Originalarbeit lizenziert unter CC BY 4.0 (http://creativecommons.org/licenses/by/4.0/). Dies ist eine KI-generierte Erklärung des untenstehenden Papers. Sie wurde nicht von den Autoren verfasst oder gebilligt. Für technische Genauigkeit konsultieren Sie das Originalpaper. Vollständigen Haftungsausschluss lesen

Stellen Sie sich vor, Sozialwissenschaftler wären wie Detektive, die versuchen, Rätsel über das menschliche Verhalten zu lösen. Jahrelang mussten sie Teams von menschlichen Helfern anheuern, um Tausende von Dokumenten zu lesen, sie in Kategorien zu sorten oder zu erraten, wie Menschen auf Umfragen antworten würden. Das ist langsam, teuer und ermüdend.

Hier kommt das Large Language Model (LLM) ins Spiel: ein superintelligenter, digitaler Roboter-Assistent, der schneller lesen und schreiben kann als jeder andere. Forscher bitten diese Roboter nun, die schwere Arbeit zu erledigen, indem sie unordentlichen Text in ordentliche Zahlen und Diagramme verwandelt wird. Es klingt wie ein Zauberstab, oder? Doch eine neue Studie von Meera Desai, Dallas Card und Abigail Z. Jacobs legt nahe, dass der Zauberstab zwar glänzt, die Magie jedoch etwas komplizierter sein könnte, als wir dachten.

Die große Entdeckung: Das „Black Box“-Problem

Die Autorinnen untersuchten 27 Arbeiten, die zwischen 20zi 2023 und 2025 in den führenden sozialwissenschaftlichen Fachzeitschriften veröffentlicht wurden.
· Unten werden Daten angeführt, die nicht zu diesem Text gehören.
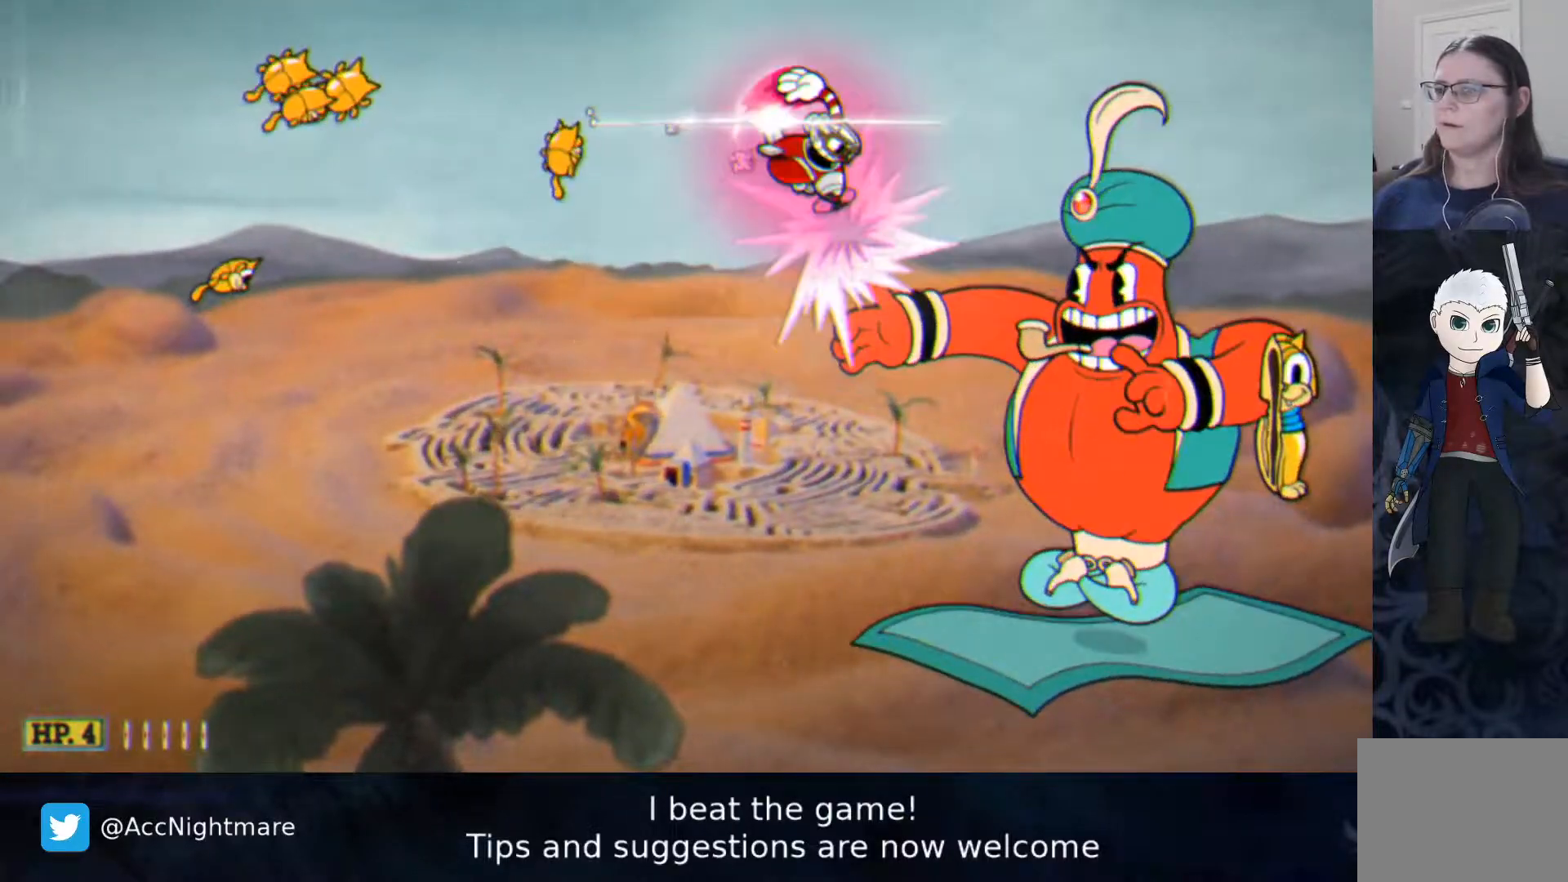
{"buttons": ["CIRCLE"], "events": [[200, "CIRCLE", "down"], [283, "DPAD_RIGHT", "down"], [300, "CIRCLE", "up"], [367, "CIRCLE", "down"], [367, "DPAD_RIGHT", "up"], [433, "CIRCLE", "up"], [500, "CIRCLE", "down"]]}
Sie fanden 50 spezifische Aufgaben, bei denen Forscher diese KI-Roboter einsetzten, um Dinge wie „Beleidigung“, „politische Ideologie“ oder „Sentiment“ zu messen.
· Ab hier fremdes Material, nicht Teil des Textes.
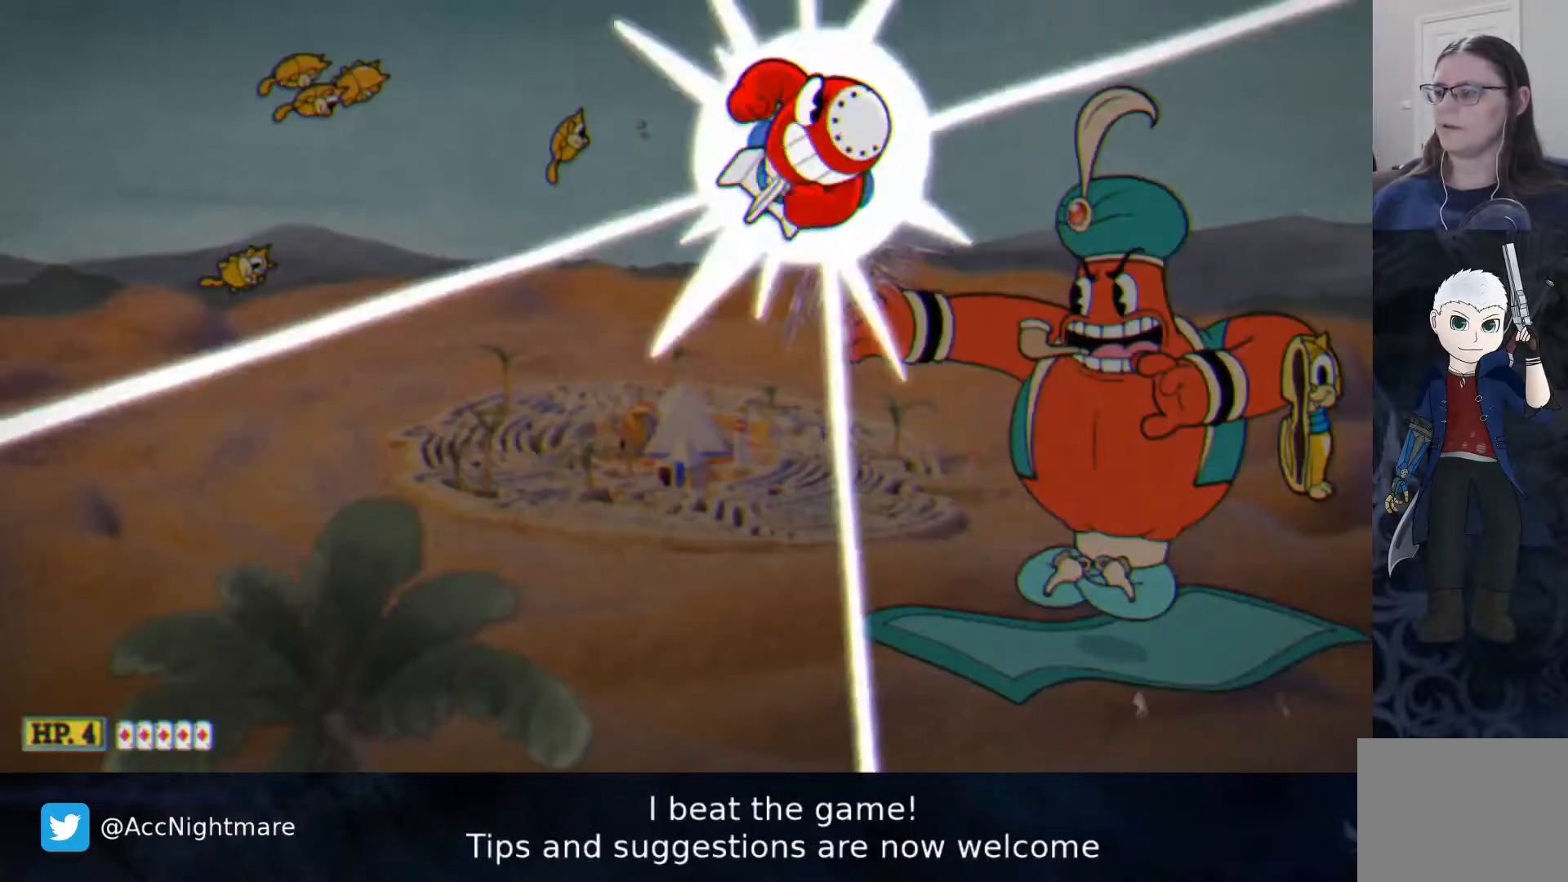
{"buttons": [], "events": [[17, "CIRCLE", "up"]]}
Hier ist die Wendung: In fast allen diesen Fällen waren die Messungen des Roboters das Hauptereignis. Sie waren die Kernbeweise, die verwendet wurden, um große Behauptungen darüber aufzustellen, wie die Gesellschaft funktioniert. Doch als die Autorinnen hinter den Vorhang blickten, um zu sehen, wie die Forscher überprüften, ob die Roboter tatsächlich die Wahrheit sagten, fanden sie ein Chaos.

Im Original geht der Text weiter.